Brief Book Brief
Everything Happens for a Reason: And Other Lies I’ve Loved – By: Kate Bowler
I’m going to say it out loud. I found Kate Bowler perfectly nice and engaging but Holy Moses, she came across SOOOO Jesusy to me that it made me uncomfortable. Like someone who might ask to pray over you after you sneeze. Which is why I think I ended up being surprised by the direction her book took. Having been given a serious diagnosis she found herself conflicted with the notions of some who felt she may have earned it in some spiritual/karmic payback. Do we sometimes have direct consequences of life decisions? Of course. Does life sometimes just roundhouse kick you in the philtrum for no apparent reason. That also seems true. It also seems true that many people ruin themselves on the basis of feeling as though they did something to deserve every life adversity or destruction. Sad, sad, sad.
Some quotes from the book:
“Plans are made. Plans come apart. New delights or tragedies pop up in their place. And nothing human or divine will map out this life, this life that has been more painful than I could have imagined. More beautiful than I could have imagined.”
“I can’t reconcile the way that the world is jolted by events that are wonderful and terrible, the gorgeous and the tragic. Except that I am beginning to believe that these opposites do not cancel each other out. I see a middle aged woman in the waiting room of the cancer clinic, her arms wrapped around the frail frame of her son. She squeezes him tightly, oblivious to the way he looks down at her sheepishly. He laughs after a minute, a hostage to her impervious love. Joy persists somehow and I soak it in. The horror of cancer has made everything seem like it is painted in bright colors. I think the same thoughts again and again. Life is so beautiful. Life is so hard.”

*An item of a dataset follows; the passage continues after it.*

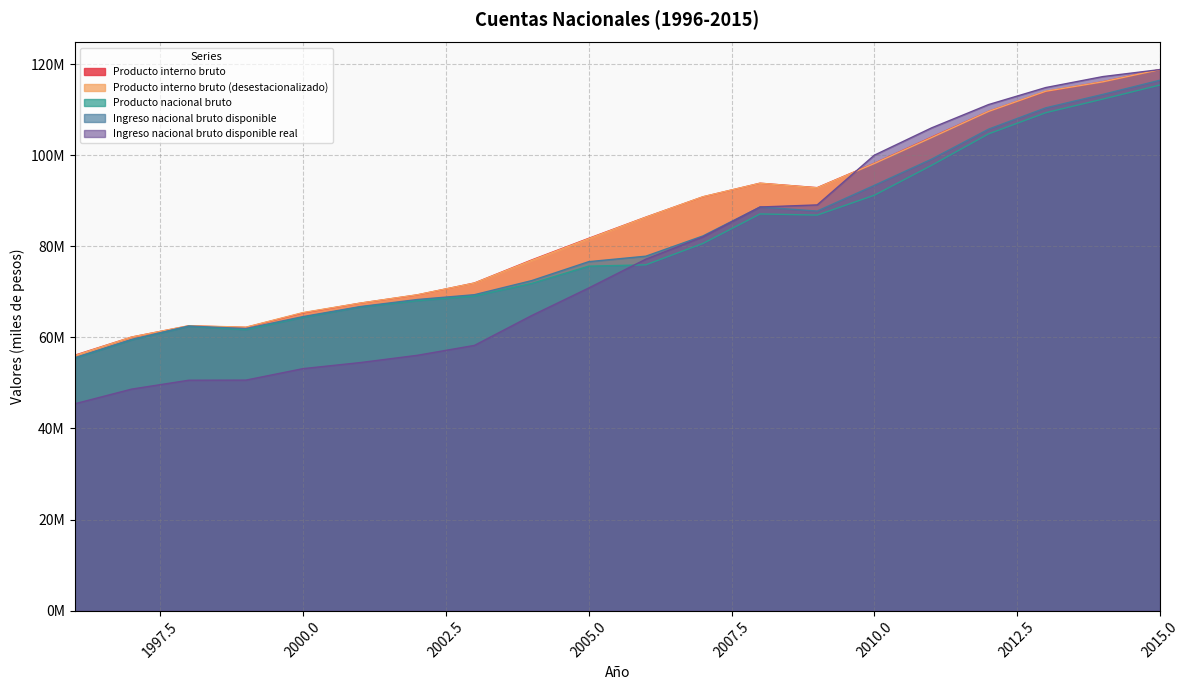

How many data points does each series have?

20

“If I were to invent a sin to describe what that was—for how I lived—I would not say it was simply that I didn’t stop to smell the roses. It was the sin of arrogance, of becoming impervious to life itself. I failed to love what was present and decided to love what was possible instead.”
“A lot of Christians like to remind me that heaven is my true home, which makes me want to ask them if they would like to go home first.”
“Everything happens for a reason.” The only thing worse than saying this is pretending that you know the reason.
Recommended. If you are sub religious, strap up.